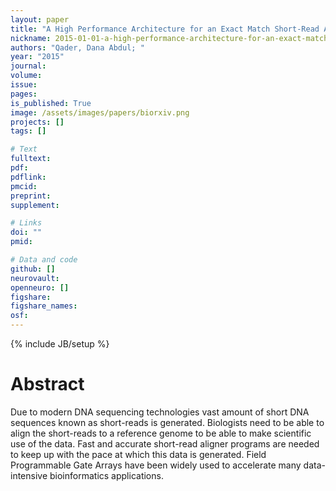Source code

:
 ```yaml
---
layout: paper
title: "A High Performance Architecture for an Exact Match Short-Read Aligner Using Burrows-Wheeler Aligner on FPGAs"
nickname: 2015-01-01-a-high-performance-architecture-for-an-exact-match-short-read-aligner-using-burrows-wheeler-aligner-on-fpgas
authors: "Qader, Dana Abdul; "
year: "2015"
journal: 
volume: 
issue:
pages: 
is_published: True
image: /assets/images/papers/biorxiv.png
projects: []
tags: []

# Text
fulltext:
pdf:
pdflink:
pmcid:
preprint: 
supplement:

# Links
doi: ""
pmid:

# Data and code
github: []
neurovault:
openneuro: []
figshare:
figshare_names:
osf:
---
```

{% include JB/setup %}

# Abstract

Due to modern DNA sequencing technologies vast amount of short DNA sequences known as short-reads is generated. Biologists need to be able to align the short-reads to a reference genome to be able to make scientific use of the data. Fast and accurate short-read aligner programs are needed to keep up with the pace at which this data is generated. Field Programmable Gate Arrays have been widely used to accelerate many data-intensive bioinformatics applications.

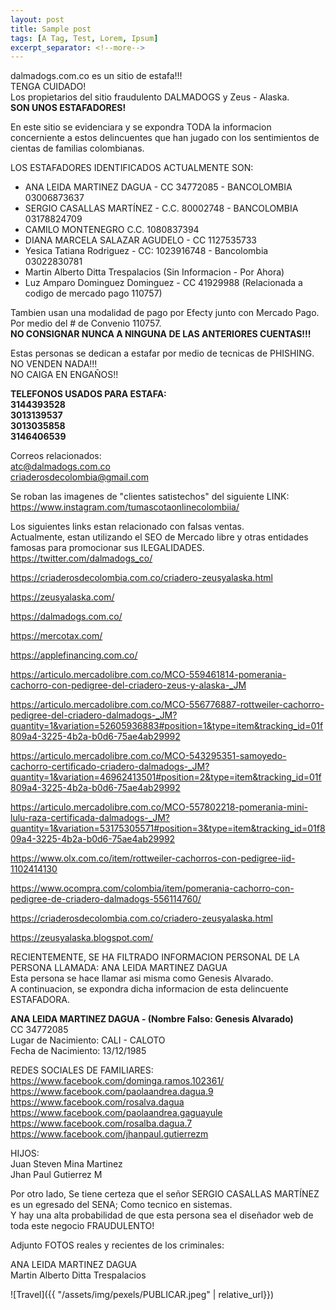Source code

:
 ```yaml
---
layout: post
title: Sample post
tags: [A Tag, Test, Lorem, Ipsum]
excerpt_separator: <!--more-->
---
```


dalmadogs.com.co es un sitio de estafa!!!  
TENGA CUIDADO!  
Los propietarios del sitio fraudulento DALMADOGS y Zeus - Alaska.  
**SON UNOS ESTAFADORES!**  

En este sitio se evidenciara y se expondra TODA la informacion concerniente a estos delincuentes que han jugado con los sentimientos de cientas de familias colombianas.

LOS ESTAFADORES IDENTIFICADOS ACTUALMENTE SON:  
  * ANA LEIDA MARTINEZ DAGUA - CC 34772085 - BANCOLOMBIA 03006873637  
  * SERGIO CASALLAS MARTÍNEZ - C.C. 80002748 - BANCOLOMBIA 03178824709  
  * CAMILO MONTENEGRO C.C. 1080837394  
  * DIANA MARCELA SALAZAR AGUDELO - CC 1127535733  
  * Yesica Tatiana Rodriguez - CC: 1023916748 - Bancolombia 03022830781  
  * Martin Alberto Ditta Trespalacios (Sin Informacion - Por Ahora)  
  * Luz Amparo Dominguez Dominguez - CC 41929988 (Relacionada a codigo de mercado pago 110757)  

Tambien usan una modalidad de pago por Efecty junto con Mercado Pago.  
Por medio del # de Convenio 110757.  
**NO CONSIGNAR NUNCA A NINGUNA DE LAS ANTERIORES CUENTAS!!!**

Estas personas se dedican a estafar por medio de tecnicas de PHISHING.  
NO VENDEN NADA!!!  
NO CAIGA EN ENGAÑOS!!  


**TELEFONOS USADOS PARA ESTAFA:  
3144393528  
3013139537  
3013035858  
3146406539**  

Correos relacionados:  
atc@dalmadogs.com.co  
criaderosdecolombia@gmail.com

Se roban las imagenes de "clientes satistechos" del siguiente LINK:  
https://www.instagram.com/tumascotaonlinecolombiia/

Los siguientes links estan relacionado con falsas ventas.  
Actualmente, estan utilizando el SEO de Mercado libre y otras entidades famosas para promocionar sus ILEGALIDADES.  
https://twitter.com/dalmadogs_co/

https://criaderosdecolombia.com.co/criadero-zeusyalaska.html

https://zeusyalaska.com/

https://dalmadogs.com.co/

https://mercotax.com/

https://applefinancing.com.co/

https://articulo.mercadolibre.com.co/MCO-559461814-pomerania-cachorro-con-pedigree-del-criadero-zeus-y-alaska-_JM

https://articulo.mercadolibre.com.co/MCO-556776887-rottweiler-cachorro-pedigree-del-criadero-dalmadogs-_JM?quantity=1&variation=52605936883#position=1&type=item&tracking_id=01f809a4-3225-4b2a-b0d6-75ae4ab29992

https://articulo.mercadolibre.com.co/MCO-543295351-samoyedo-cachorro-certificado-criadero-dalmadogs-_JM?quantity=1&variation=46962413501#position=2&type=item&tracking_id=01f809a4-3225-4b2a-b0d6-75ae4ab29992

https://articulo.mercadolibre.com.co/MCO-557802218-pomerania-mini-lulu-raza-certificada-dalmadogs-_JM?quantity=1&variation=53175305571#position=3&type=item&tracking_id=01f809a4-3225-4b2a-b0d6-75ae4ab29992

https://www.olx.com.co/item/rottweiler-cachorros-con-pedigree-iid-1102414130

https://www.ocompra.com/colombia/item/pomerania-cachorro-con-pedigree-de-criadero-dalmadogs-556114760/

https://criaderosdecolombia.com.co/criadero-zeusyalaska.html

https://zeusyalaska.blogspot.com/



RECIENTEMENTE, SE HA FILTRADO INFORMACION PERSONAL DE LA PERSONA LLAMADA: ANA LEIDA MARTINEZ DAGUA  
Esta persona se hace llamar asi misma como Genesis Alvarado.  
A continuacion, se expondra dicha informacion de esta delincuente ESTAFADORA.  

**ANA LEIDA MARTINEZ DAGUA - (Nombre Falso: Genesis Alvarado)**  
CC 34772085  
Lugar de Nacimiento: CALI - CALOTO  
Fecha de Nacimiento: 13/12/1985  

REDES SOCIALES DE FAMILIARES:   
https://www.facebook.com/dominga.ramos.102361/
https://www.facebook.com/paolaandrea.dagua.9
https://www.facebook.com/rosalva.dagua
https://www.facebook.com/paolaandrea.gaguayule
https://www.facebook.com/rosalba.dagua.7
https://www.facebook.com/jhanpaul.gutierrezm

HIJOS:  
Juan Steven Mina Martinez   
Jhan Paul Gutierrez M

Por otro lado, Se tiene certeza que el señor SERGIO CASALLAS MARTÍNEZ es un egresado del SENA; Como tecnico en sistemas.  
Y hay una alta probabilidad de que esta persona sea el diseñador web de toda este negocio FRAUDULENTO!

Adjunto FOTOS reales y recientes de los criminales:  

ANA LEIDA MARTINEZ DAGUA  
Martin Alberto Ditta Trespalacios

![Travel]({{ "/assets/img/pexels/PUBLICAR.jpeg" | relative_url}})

----------

■ **Aim of the task**
For the material above, what is the count of lines that hold the word "estan"? Give the number by itself.

■ **Answer section**
2